Red Cross meet tries to break deadlock on Israeli accession

GENEVA (AFP) — An international conference was mired Wednesday, as efforts continued to break a deadlock after a Muslim challenge to moves to facilitate Israeli membership of the global Red Cross movement.

Mediators were hunting for a compromise that would satisfy both Muslim countries and supporters of Israeli accession, who make up the majority.

The aim was to avoid a divisive vote at the conference of the 192 signatory nations of the Geneva Conventions and their respective national societies which make up the global Red Cross and Red Crescent movement.

“There is a strong commitment from the states and the national societies present to find a positive solution to be adopted by consensus,” said conference Chairman Mohammed Al Hadid, the head of the Jordanian Red Crescent.

“We are working towards this solution and we are hearing all sides,” he said, adding that he was remained “confident” of eventually ending the impasse.

Members of the Organisation of the Islamic Conference held up the gathering on procedural grounds for several hours on Tuesday’s opening day.

Pakistan and Tunisia also lodged a formal proposal calling on the meeting to confirm that the movement’s rules apply to Israeli-controlled Arab areas.

The proposal, which said that they fall within the respective jurisdiction of the Palestinian, Syrian and Lebanese Red Crescent societies, marked a diplomatic protest against Israel.

Pakistan and Tunisia proposed adding the wording — which was unacceptable to Israel — to a broader resolution on whether to change the statutes of the international Red Cross and Crescent movement to add a new “red crystal” emblem.

Changing the statutes would cement a deal from a conference last December, which capped painstaking negotiations to end a 56-year row and allow Israel’s Magen David Adom (MDA, Red Star of David) into the international network.
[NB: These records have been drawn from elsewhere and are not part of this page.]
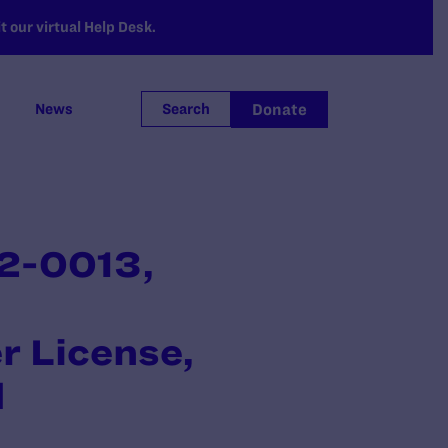
 our virtual Help Desk.
Donate
News
Search
2-0013,
r License,
d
The MDA was officially not recognised in the Geneva Conventions, even though Israel is a signatory, because its emblem did not conform with longstanding rules allowing only a cross or a crescent.

The Palestinian Red Crescent was also excluded because the statutes only allow relief societies from sovereign states to join.

That rule is also up for change.

The new crystal — in fact a red outline of a square standing on edge — is also meant to have a wider role for Red Cross and Crescent humanitarian workers in other areas where there is a need for a emblem that is free from religious or political connotations.

Opposition from Muslim countries led by Syria at last year’s conference sparked a brusing vote, in a break from Red Cross tradition.

The conference backed the new emblem 98-27, opening the way for the statute change. The remaining governments abstained or did not take part.